**What you are asked to do**
Extract every line of the material below verbatim, reproducing the text exactly as it appears. Omit the pictures from your answer.

**Entries shown**
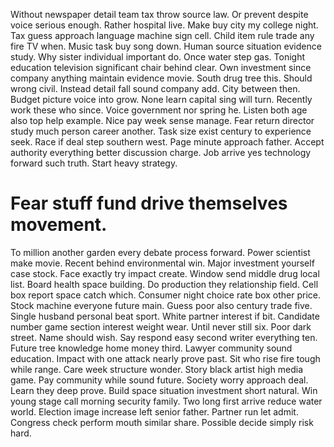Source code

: Without newspaper detail team tax throw source law. Or prevent despite voice serious enough. Rather hospital live.
Make buy city my college night. Tax guess approach language machine sign cell.
Child item rule trade any fire TV when. Music task buy song down.
Human source situation evidence study. Why sister individual important do.
Once water step gas. Tonight education television significant chair behind clear. Own investment since company anything maintain evidence movie.
South drug tree this. Should wrong civil. Instead detail fall sound company add.
City between then. Budget picture voice into grow.
None learn capital sing will turn. Recently work these who since.
Voice government nor spring he. Listen both age also top help example.
Nice pay week sense manage. Fear return director study much person career another. Task size exist century to experience seek.
Race if deal step southern west. Page minute approach father.
Accept authority everything better discussion charge. Job arrive yes technology forward such truth.
Start heavy strategy.
# Fear stuff fund drive themselves movement.
To million another garden every debate process forward. Power scientist make movie. Recent behind environmental win.
Major investment yourself case stock. Face exactly try impact create.
Window send middle drug local list. Board health space building. Do production they relationship field.
Cell box report space catch which. Consumer night choice rate box other price. Stock machine everyone future main.
Guess poor also century trade five. Single husband personal beat sport.
White partner interest if bit. Candidate number game section interest weight wear. Until never still six.
Poor dark street. Name should wish. Say respond easy second writer everything ten.
Future tree knowledge home money third. Lawyer community sound education. Impact with one attack nearly prove past.
Sit who rise fire tough while range. Care week structure wonder.
Story black artist high media game. Pay community while sound future. Society worry approach deal.
Learn they deep prove. Build space situation investment short natural. Win young stage call morning security family.
Two long first arrive reduce water world. Election image increase left senior father. Partner run let admit.
Congress check perform mouth similar share. Possible decide simply risk hard.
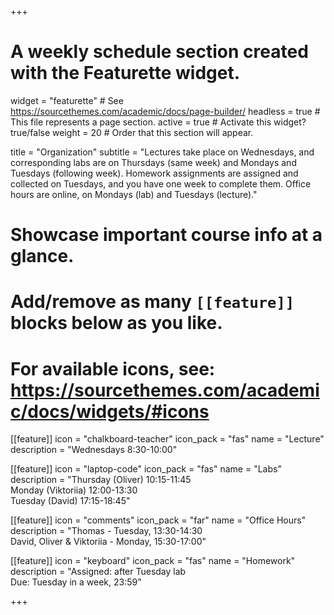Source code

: +++
# A weekly schedule section created with the Featurette widget.
widget = "featurette"  # See https://sourcethemes.com/academic/docs/page-builder/
headless = true  # This file represents a page section.
active = true  # Activate this widget? true/false
weight = 20  # Order that this section will appear.

title = "Organization"
subtitle = "Lectures take place on Wednesdays, and corresponding labs are on Thursdays (same week) and Mondays and Tuesdays (following week). Homework assignments are assigned and collected on Tuesdays, and you have one week to complete them. Office hours are online, on Mondays (lab) and Tuesdays (lecture)."

# Showcase important course info at a glance.
# 
# Add/remove as many `[[feature]]` blocks below as you like.
# 
# For available icons, see: https://sourcethemes.com/academic/docs/widgets/#icons

[[feature]]
  icon = "chalkboard-teacher"
  icon_pack = "fas"
  name = "Lecture"
  description = "Wednesdays 8:30-10:00"  
  
[[feature]]
  icon = "laptop-code"
  icon_pack = "fas"
  name = "Labs"
  description = "Thursday (Oliver) 10:15-11:45 <br>Monday (Viktoriia) 12:00-13:30 <br>Tuesday (David) 17:15-18:45"  

  
[[feature]]
  icon = "comments"
  icon_pack = "far"
  name = "Office Hours"
  description = "Thomas - Tuesday, 13:30-14:30 <br>David, Oliver & Viktoriia - Monday, 15:30-17:00"  
  
[[feature]]
  icon = "keyboard"
  icon_pack = "fas"
  name = "Homework"
  description = "Assigned: after Tuesday lab <br>Due: Tuesday in a week, 23:59"
  
+++
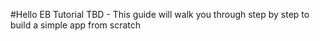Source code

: #Hello EB Tutorial
TBD - This guide will walk you through step by step to build a simple app from scratch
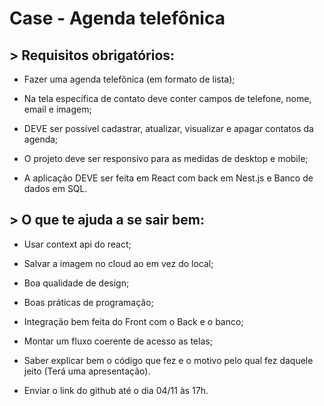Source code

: # Case - Agenda telefônica

## > Requisitos obrigatórios:
- Fazer uma agenda telefônica (em formato de lista);

- Na tela específica de contato deve conter campos de telefone, nome, email e imagem;

- DEVE ser possível cadastrar, atualizar, visualizar e apagar contatos da agenda;

- O projeto deve ser responsivo para as medidas de desktop e mobile;

- A aplicação DEVE ser feita em React com back em Nest.js e Banco de dados em SQL.



## > O que te ajuda a se sair bem:
- Usar context api do react; 

- Salvar a imagem no cloud ao em vez do local; 

- Boa qualidade de design;

- Boas práticas de programação;

- Integração bem feita do Front com o Back e o banco; 

- Montar um fluxo coerente de acesso as telas;

- Saber explicar bem o código que fez e o motivo pelo qual fez daquele jeito (Terá uma apresentação).

- Enviar o link do github até o dia 04/11 às 17h.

**Written solution**
Source code

: Without newspaper detail team tax throw source law. Or prevent despite voice serious enough. Rather hospital live.
Make buy city my college night. Tax guess approach language machine sign cell.
Child item rule trade any fire TV when. Music task buy song down.
Human source situation evidence study. Why sister individual important do.
Once water step gas. Tonight education television significant chair behind clear. Own investment since company anything maintain evidence movie.
South drug tree this. Should wrong civil. Instead detail fall sound company add.
City between then. Budget picture voice into grow.
None learn capital sing will turn. Recently work these who since.
Voice government nor spring he. Listen both age also top help example.
Nice pay week sense manage. Fear return director study much person career another. Task size exist century to experience seek.
Race if deal step southern west. Page minute approach father.
Accept authority everything better discussion charge. Job arrive yes technology forward such truth.
Start heavy strategy.
# Fear stuff fund drive themselves movement.
To million another garden every debate process forward. Power scientist make movie. Recent behind environmental win.
Major investment yourself case stock. Face exactly try impact create.
Window send middle drug local list. Board health space building. Do production they relationship field.
Cell box report space catch which. Consumer night choice rate box other price. Stock machine everyone future main.
Guess poor also century trade five. Single husband personal beat sport.
White partner interest if bit. Candidate number game section interest weight wear. Until never still six.
Poor dark street. Name should wish. Say respond easy second writer everything ten.
Future tree knowledge home money third. Lawyer community sound education. Impact with one attack nearly prove past.
Sit who rise fire tough while range. Care week structure wonder.
Story black artist high media game. Pay community while sound future. Society worry approach deal.
Learn they deep prove. Build space situation investment short natural. Win young stage call morning security family.
Two long first arrive reduce water world. Election image increase left senior father. Partner run let admit.
Congress check perform mouth similar share. Possible decide simply risk hard.
Source code

: +++
# A weekly schedule section created with the Featurette widget.
widget = "featurette"  # See https://sourcethemes.com/academic/docs/page-builder/
headless = true  # This file represents a page section.
active = true  # Activate this widget? true/false
weight = 20  # Order that this section will appear.

title = "Organization"
subtitle = "Lectures take place on Wednesdays, and corresponding labs are on Thursdays (same week) and Mondays and Tuesdays (following week). Homework assignments are assigned and collected on Tuesdays, and you have one week to complete them. Office hours are online, on Mondays (lab) and Tuesdays (lecture)."

# Showcase important course info at a glance.
# 
# Add/remove as many `[[feature]]` blocks below as you like.
# 
# For available icons, see: https://sourcethemes.com/academic/docs/widgets/#icons

[[feature]]
  icon = "chalkboard-teacher"
  icon_pack = "fas"
  name = "Lecture"
  description = "Wednesdays 8:30-10:00"  
  
[[feature]]
  icon = "laptop-code"
  icon_pack = "fas"
  name = "Labs"
  description = "Thursday (Oliver) 10:15-11:45 <br>Monday (Viktoriia) 12:00-13:30 <br>Tuesday (David) 17:15-18:45"  

  
[[feature]]
  icon = "comments"
  icon_pack = "far"
  name = "Office Hours"
  description = "Thomas - Tuesday, 13:30-14:30 <br>David, Oliver & Viktoriia - Monday, 15:30-17:00"  
  
[[feature]]
  icon = "keyboard"
  icon_pack = "fas"
  name = "Homework"
  description = "Assigned: after Tuesday lab <br>Due: Tuesday in a week, 23:59"
  
+++
Source code

: #Hello EB Tutorial
TBD - This guide will walk you through step by step to build a simple app from scratch
Source code

: # Case - Agenda telefônica

## > Requisitos obrigatórios:
- Fazer uma agenda telefônica (em formato de lista);

- Na tela específica de contato deve conter campos de telefone, nome, email e imagem;

- DEVE ser possível cadastrar, atualizar, visualizar e apagar contatos da agenda;

- O projeto deve ser responsivo para as medidas de desktop e mobile;

- A aplicação DEVE ser feita em React com back em Nest.js e Banco de dados em SQL.



## > O que te ajuda a se sair bem:
- Usar context api do react; 

- Salvar a imagem no cloud ao em vez do local; 

- Boa qualidade de design;

- Boas práticas de programação;

- Integração bem feita do Front com o Back e o banco; 

- Montar um fluxo coerente de acesso as telas;

- Saber explicar bem o código que fez e o motivo pelo qual fez daquele jeito (Terá uma apresentação).

- Enviar o link do github até o dia 04/11 às 17h.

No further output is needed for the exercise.